Year C
26th Sunday Year C - Homily 6
Homily 6 - 2022
Today’s Gospel is a great one to help us reflect on the topic of Migrants and Refugees as the whole Church observes today, with the enthusiastic encouragement of Pope Francis, the annual recurrence of Migrant and Refugee Sunday.
What was the problem of the rich man in today’s cautionary tale? It was nothing that he did. It was rather what he didn't do. He had Lazarus at his door in incredible need; but he either didn’t notice him or didn’t see that he had any responsibility to help him. It is hard to know which was worse. Yet he was not a totally heartless man. When he was no longer able to help himself, he was concerned about helping his brothers. His concern, however, had no leverage as far as Father Abraham was concerned.
Let us put things in context. Jesus had introduced his public life by calling people to repent [or convert] because the Kingdom of God was, as he insisted, close at hand. As you know, that call was a call to see differently before it was a call to act differently. The whole of the Sermon on the Mount, when you think about it, was an invitation firstly to see life differently. Things were changing… God’s Kingdom was dawning… The traditional cultural responses were no longer adequate, their meanings forgotten. Many of them missed the point altogether.
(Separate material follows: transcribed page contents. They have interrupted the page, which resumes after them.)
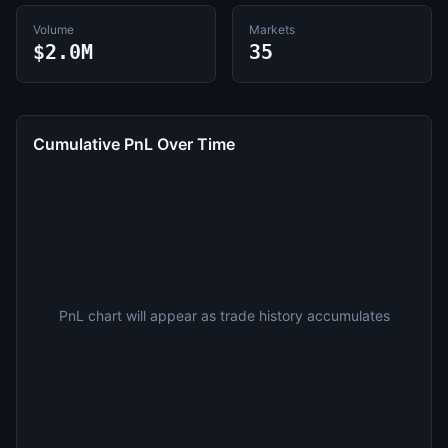
Volume
Markets
$2.0M
35
Cumulative PnL Over Time
PnL chart will appear as trade history accumulates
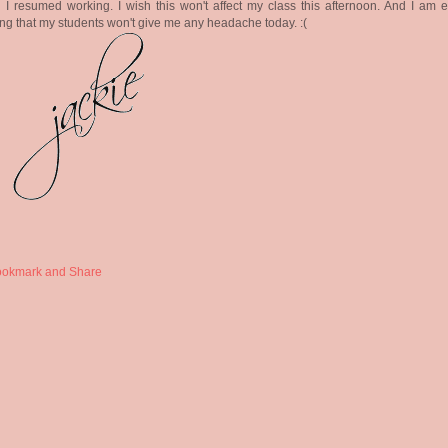
I resumed working. I wish this won't affect my class this afternoon. And I am e
ng that my students won't give me any headache today. :(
Jesus’ familiar story about the last judgment also involved a question of seeing: “When did we see you hungry … or sick, and did nothing?” “As long as you did not do it to the least of [these brothers of mine — the hungry one, the thirsty one, the naked one, the stranger, the sick one or the prisoner], you did not do it to me.” A question yet again of seeing, of seeing the needy as nothing less than embodiments of Jesus, as our brothers and sisters. The rich man’s ability to see who really were his brothers and sisters was far, far, too narrow. It was totally inadequate for the Kingdom experience.
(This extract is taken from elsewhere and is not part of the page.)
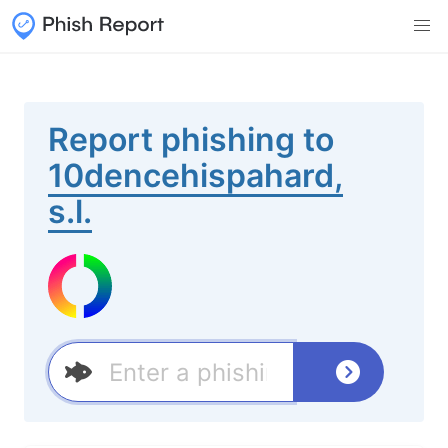
Report phishing to
10dencehispahard,
s.l.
Today, there are 36 million refugees around the world who have fled to another country. That is a staggeringly high number of people in need of protection — desperate enough, courageous enough, to leave the one country where they felt at home, sometimes pregnant, sometimes leaving their family, sometimes needing to leave everything they owned and to bring their helpless children with them… You have seen the same TV footage that I have.
Sadly, with some wonderful exceptions, some of the poorer countries are the most welcoming of those in need. Pope Francis agonises over the Western world’s heartlessness regarding refugees.
What is Australia’s problem with refugees, with asylum seekers, and especially with the most unpopular of them, those who arrive by boat? How come we are so concerned about people smugglers, and not at all about the desperate and often traumatised people in their boats?
It seems that, like the rich man in Jesus’ story, we just don’t see them. Certainly, like him, we do not see them as fellow sons and daughters of “Father Abraham” — as our brothers and sisters in Christ. We rarely give them time even to listen to their stories, before we say, “You are not welcome! Supporting you may even be a financial liability on us for a short while.”
It is not just a problem with the politicians. The politicians were elected by us after careful scrutiny of the opinion polls conducted in their electorates. It is also our problem. The politicians know where people stand on these issues. We can’t blame it all on others. Our role as Church, as disciples of Jesus, is to bring Jesus’ values into public and political life. Yet, too often, it is the culture and the popular media that blind and desensitise us, rather than we who enlighten and enthuse our culture. Not enough of us stand out as different — and attractively different at that.
How true! As Jesus lamented in his story today: “They will not be convinced even if someone should rise from the dead!”